Of the lines below, report only those that contain "múltiples".

Collected data:
┄┄┄┄┄┄

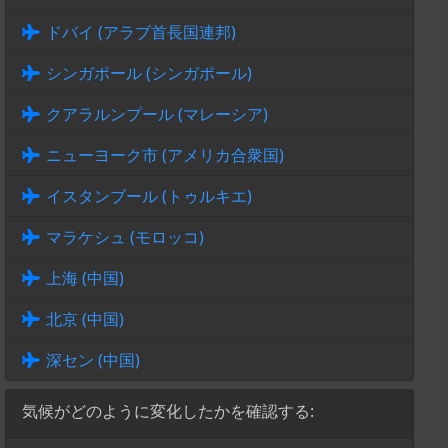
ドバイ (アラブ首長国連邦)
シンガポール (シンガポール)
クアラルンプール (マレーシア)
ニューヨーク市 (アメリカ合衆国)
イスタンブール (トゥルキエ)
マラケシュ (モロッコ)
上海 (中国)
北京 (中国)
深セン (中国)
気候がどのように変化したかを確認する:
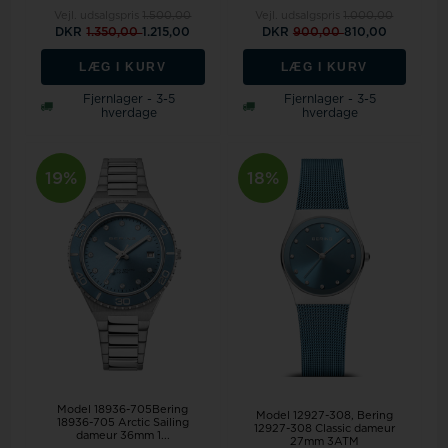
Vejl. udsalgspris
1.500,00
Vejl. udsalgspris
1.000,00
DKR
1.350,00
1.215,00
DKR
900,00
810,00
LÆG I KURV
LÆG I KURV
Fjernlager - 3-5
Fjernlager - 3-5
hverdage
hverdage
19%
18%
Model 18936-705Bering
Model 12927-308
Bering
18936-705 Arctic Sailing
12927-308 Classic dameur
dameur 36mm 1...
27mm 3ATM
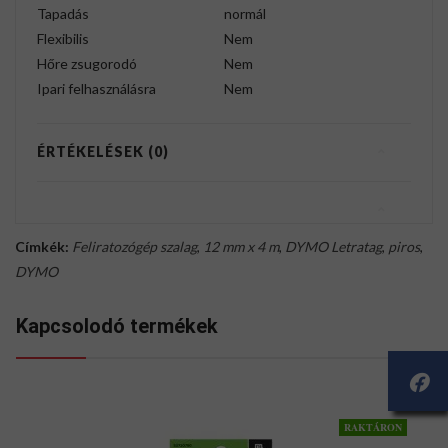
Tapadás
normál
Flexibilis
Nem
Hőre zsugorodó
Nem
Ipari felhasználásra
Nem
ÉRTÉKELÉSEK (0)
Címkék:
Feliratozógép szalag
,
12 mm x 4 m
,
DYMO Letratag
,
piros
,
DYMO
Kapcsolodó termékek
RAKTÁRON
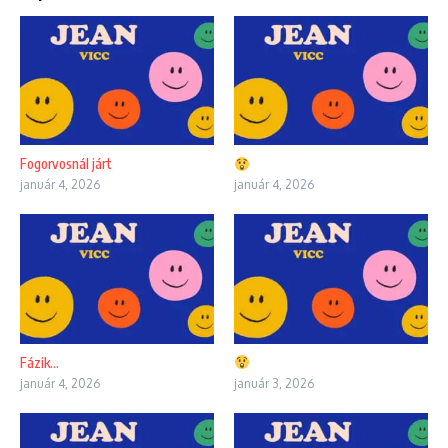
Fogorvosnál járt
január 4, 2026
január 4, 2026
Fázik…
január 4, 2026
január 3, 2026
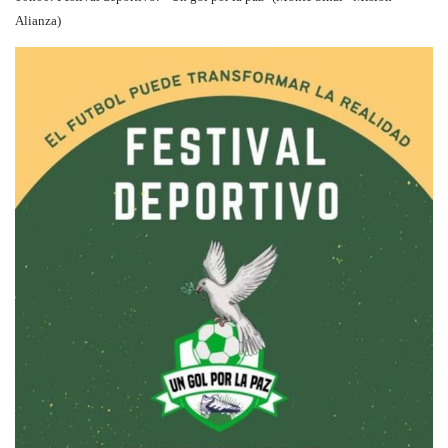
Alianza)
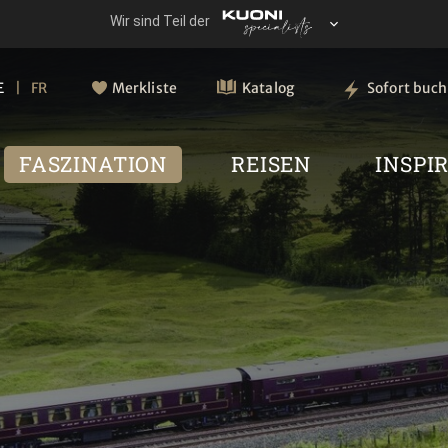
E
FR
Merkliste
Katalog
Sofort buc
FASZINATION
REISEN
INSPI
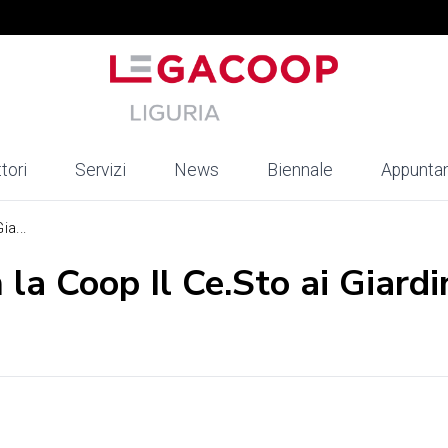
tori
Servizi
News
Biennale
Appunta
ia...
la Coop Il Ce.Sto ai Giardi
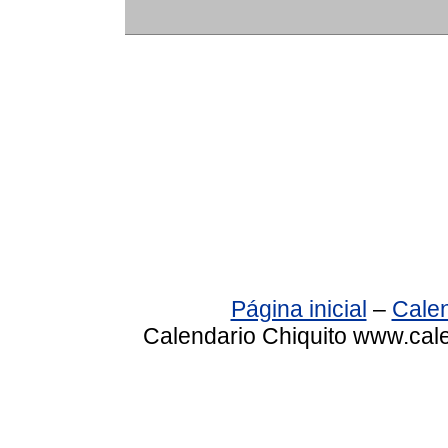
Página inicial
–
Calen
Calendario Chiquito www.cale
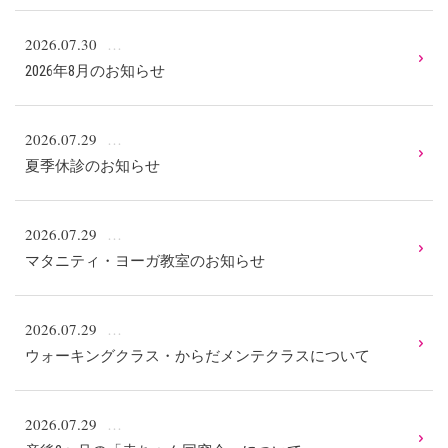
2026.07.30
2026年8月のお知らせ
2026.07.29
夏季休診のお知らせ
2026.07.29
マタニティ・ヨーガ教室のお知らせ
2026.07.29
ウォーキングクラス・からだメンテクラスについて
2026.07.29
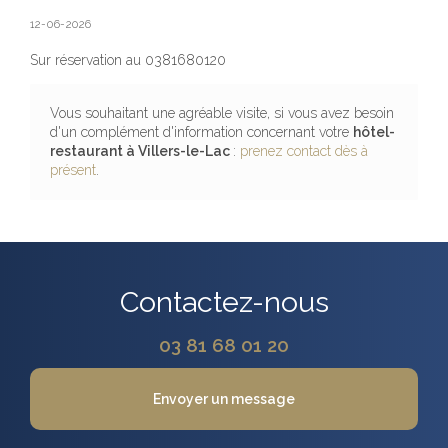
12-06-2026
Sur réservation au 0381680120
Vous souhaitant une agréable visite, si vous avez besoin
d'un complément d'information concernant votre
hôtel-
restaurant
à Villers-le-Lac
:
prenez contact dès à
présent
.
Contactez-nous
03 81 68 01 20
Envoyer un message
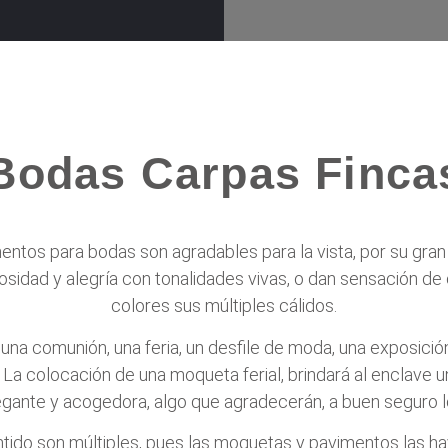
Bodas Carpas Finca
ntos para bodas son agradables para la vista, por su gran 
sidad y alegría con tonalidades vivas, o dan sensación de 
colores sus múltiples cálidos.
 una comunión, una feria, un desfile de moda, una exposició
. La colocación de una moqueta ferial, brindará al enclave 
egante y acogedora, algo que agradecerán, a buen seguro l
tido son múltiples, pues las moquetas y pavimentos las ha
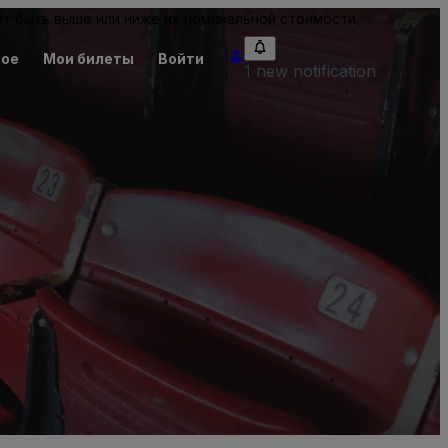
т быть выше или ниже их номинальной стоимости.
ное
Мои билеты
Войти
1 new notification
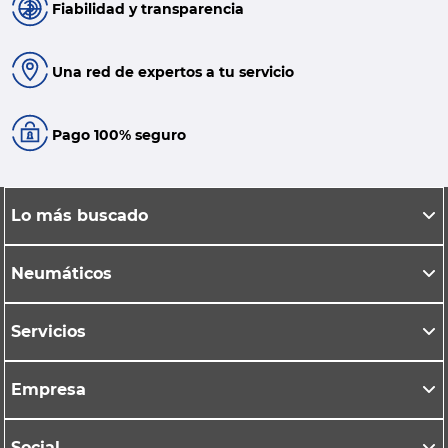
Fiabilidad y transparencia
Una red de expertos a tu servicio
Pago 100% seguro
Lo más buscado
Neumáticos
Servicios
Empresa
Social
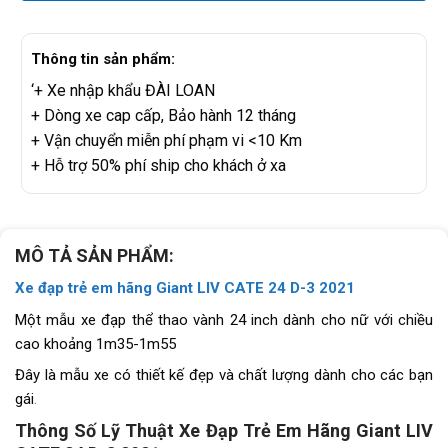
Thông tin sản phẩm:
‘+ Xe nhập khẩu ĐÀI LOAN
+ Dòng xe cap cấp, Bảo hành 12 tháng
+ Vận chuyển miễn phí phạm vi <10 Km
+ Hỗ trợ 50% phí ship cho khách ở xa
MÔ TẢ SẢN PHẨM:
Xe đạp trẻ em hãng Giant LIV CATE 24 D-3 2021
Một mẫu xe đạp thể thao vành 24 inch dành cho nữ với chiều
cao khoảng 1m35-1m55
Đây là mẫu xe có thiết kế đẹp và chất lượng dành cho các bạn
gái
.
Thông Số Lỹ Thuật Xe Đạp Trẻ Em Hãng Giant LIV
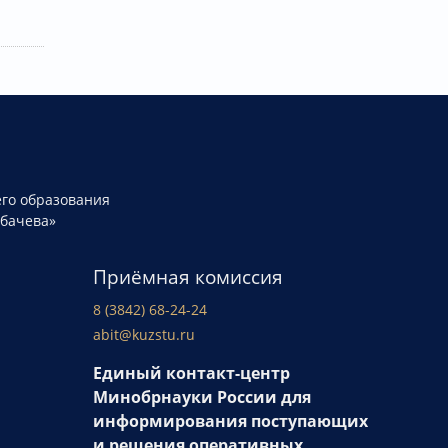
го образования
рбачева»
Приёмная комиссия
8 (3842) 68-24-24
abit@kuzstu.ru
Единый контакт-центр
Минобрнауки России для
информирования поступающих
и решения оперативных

┄┄┄┄┄┄

* **Response area**:
colores sus múltiples cálidos.
tido son múltiples, pues las moquetas y pavimentos las ha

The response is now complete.